13 de Julho de 2018 Não Por Pe Leo Orlando

O Catecismo da Igreja católica, afirma:
2117. Todas as práticas de magia ou de feitiçaria, pelas quais se pretende domesticar os poderes ocultos para os pôr ao seu serviço e obter um poder sobrenatural sobre o próximo – ainda que seja para lhe obter a saúde – são gravemente contrárias à virtude de religião. Tais práticas são ainda mais condenáveis quando acompanhadas da intenção de fazer mal a outrem ou quando recorrem à intervenção dos demónios. O uso de amuletos também é repreensível. O espiritismo implica muitas vezes práticas divinatórias ou mágicas; por isso, a Igreja adverte os fiéis para que se acautelem dele. O recurso às medicinas ditas tradicionais não legitima nem a invocação dos poderes malignos, nem a exploração da credulidade alheia.

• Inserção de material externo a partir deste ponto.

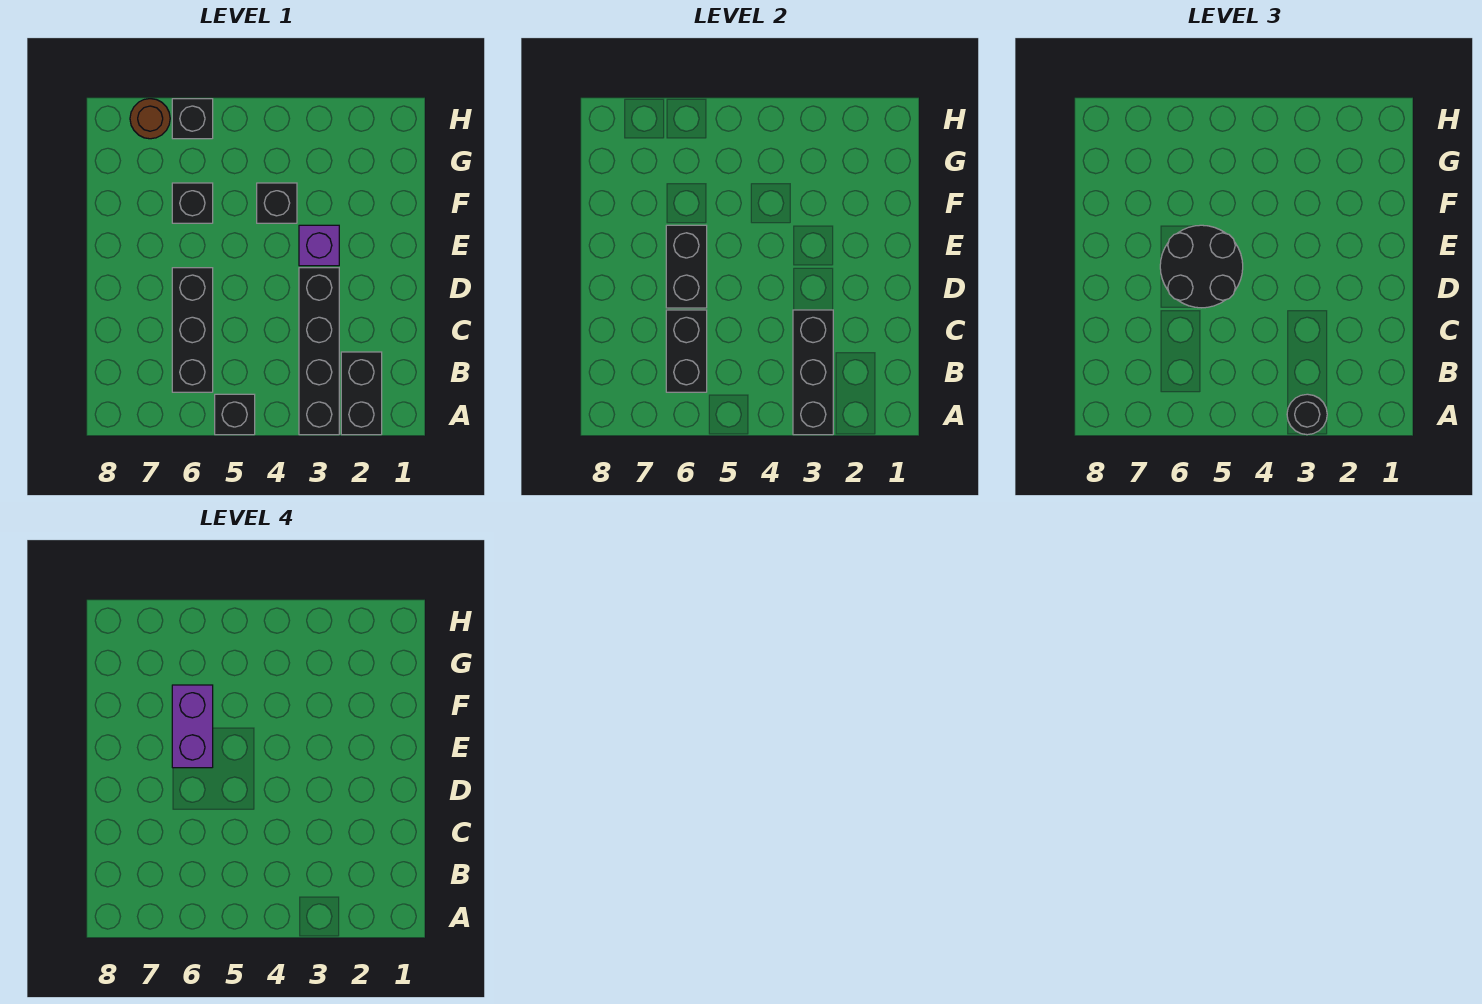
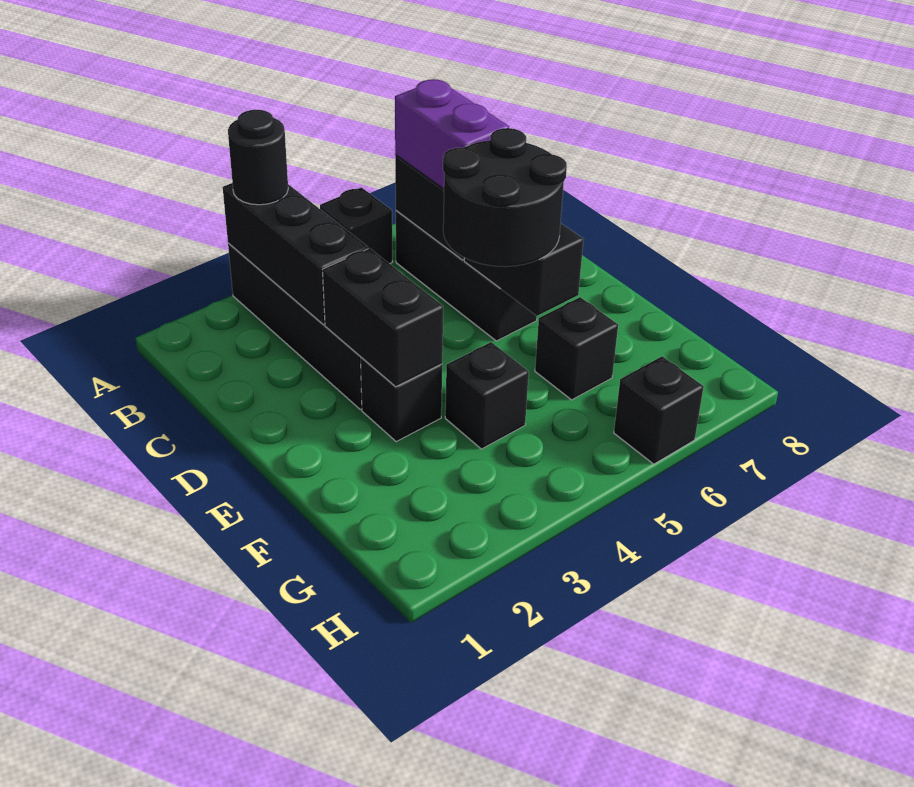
black 1x2 brick [341,352,382,435] -> black 1x2 brick moved to [323,248,443,387]
purple 1x1 brick [299,225,339,266] -> black 1x1 brick [361,358,442,441]
purple 1x2 brick [172,685,213,768] -> purple 1x2 brick moved to [395,79,509,189]
brown 1x1 round brick [130,99,170,139] -> none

O catecismo da Igreja Católica fala claramente das medicinas não cientificas, e o contexto é o do pecado contra o primeiro mandamento: superstição, adivinhação e magia. Condena, como é obvio, todas as prática de magia ou de feitiçaria, que pretendem domesticar os poderes ocultos para os pôr ao seu serviço eu obter um poder sobrenatural sobre o próximo – ainda que seja para lhe obter a saúde – e depois diz: “o recurso às medicinas ditas tradicionais não legitima nem a invocação de poderes malignos nem a exploração da credulidade alheia.”

Parece que o catecismo não proíbe as terapias alternativas mas afirma que nem todas as práticas são boas pelo facto de visarem a cura. Para o que diz respeito a prática da magia e da feitiçaria afirma que devem ser condenadas, mesmo quando visam alcançar a saúde do próximo. Portanto, não é verdade é que os fins justifiquem os meios. O fim deve ser bom é os meios também.

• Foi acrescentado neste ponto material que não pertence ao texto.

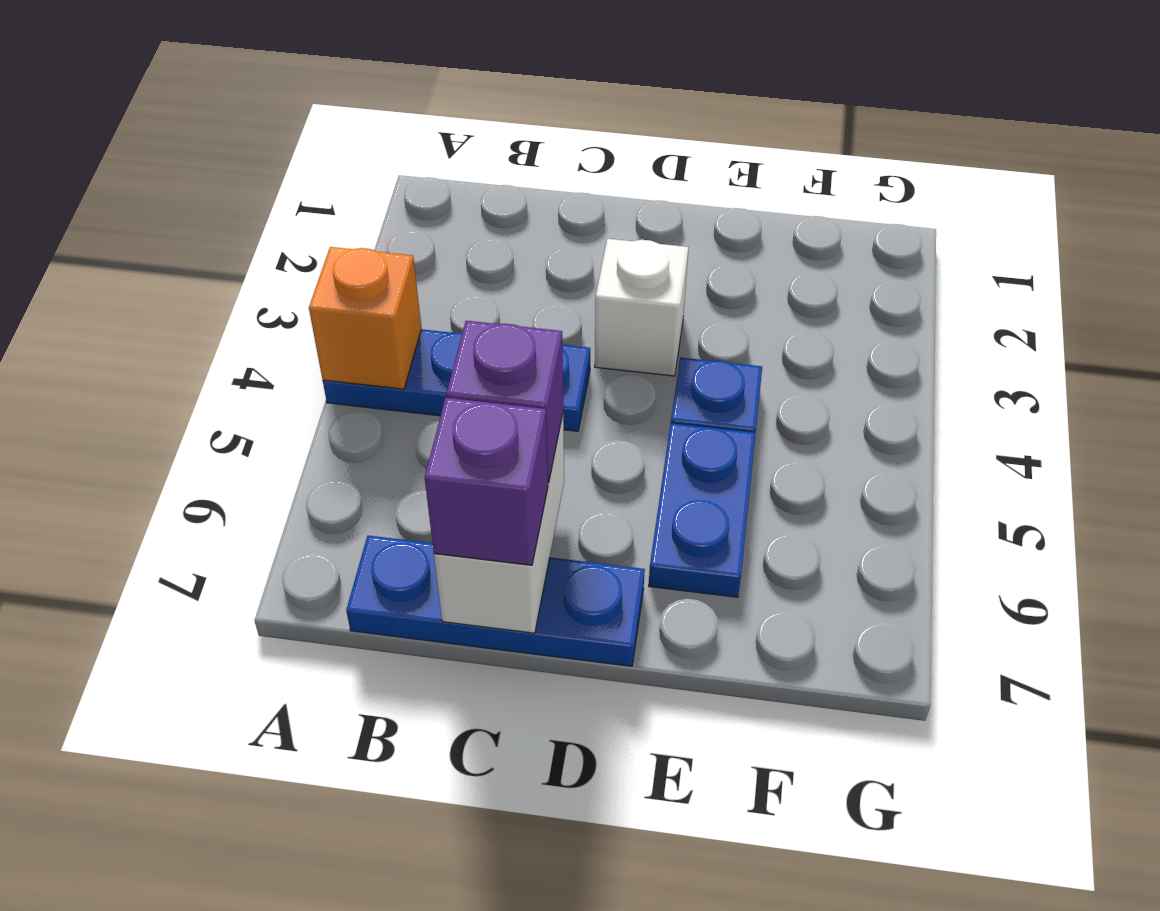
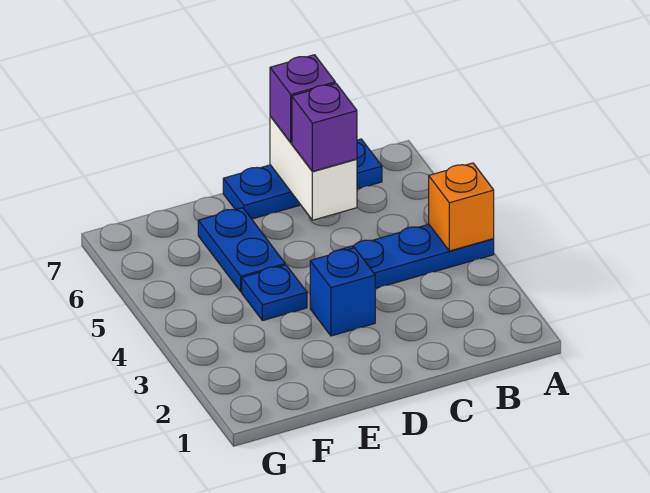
white 1x1 brick [595,239,689,376] -> blue 1x1 brick [310,248,375,336]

Para o que diz respeito as terapias alternativas, a Catecismo nem sequer considera o facto de serem ou não serem eficazes. Por isso, se alguém disser: é eficaz; devemos responder: não interessa. A igreja não disse que as práticas médicas “tradicionais” são lícitas se forem eficazes. O facto de o serem não é um critério que os torna lícitas.

O Catecismo afirma: “O recurso às medicinas ditas tradicionais não legitima nem a invocação dos poderes malignos, nem a exploração da credulidade alheia.” É interessante notar que a Igreja não condena as práticas “não científicas”, em si mesmas. E, de facto, é necessário distinguir o juízos científico do juízo do pastoral. É evidente que as práticas científicas têm mais vantagens, por terem mais elementos positivos; contudo Igreja não proíbe o “alternativo”, tão somente aconselha que seja profundamente analisado, isto é, que se faça um discernimento adicional, para verificar se há ou não há duas coisas: elementos de ocultismo, isto é, a evocação de potências más – e o engano, quer dizer, a exploração da credulidade alheia.

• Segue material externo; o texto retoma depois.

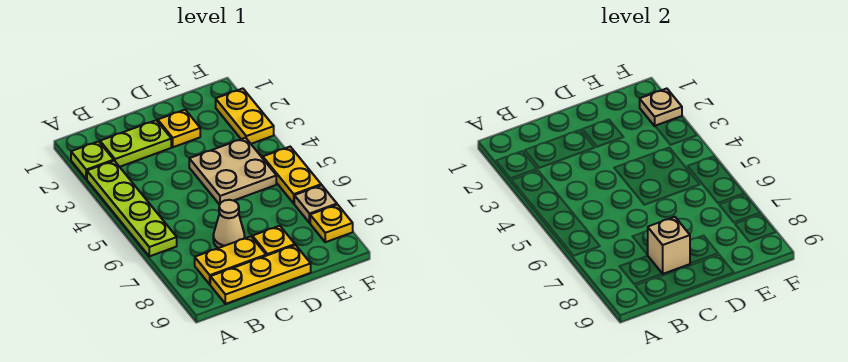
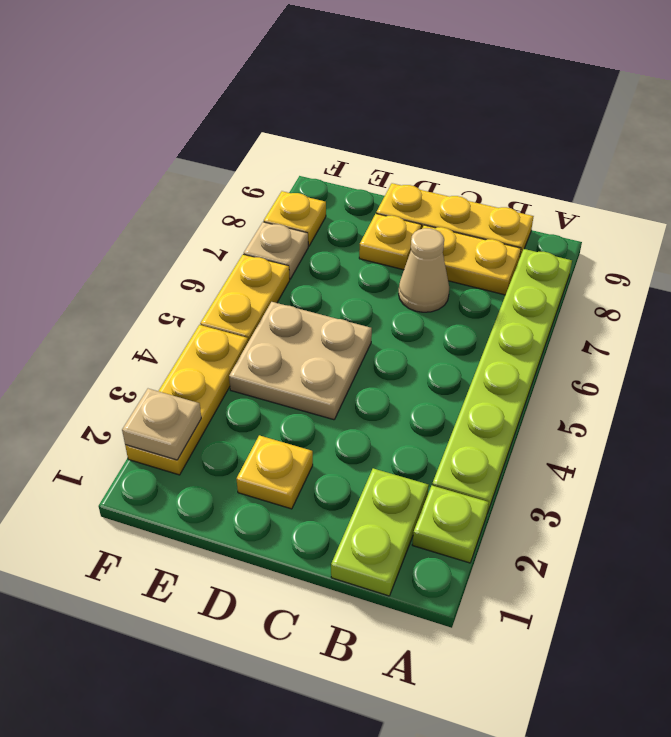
lime 1x4 plate [87,161,177,256] -> lime 1x6 plate [432,249,572,513]
lime 1x2 plate [100,120,171,167] -> lime 1x2 plate turned to [331,468,429,596]
tan 1x1 brick [648,217,690,274] -> none
yellow 1x2 plate [216,89,274,144] -> yellow 1x3 plate [125,325,248,475]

O Reiki e outras terapias consideradas “alternativas” não têm fundamento cientifico. O facto de que existam rituais ou níveis de “harmonização” ou “sintonização”, invocações de “espíritos guias” demonstra claramente que não se trata de terapias alternativas “naturais”, mas sim “religiosas”. Sobre estas práticas a Igreja adverte sobre o perigo de invocar poderes malignos e de explorar a credulidade das pessoas.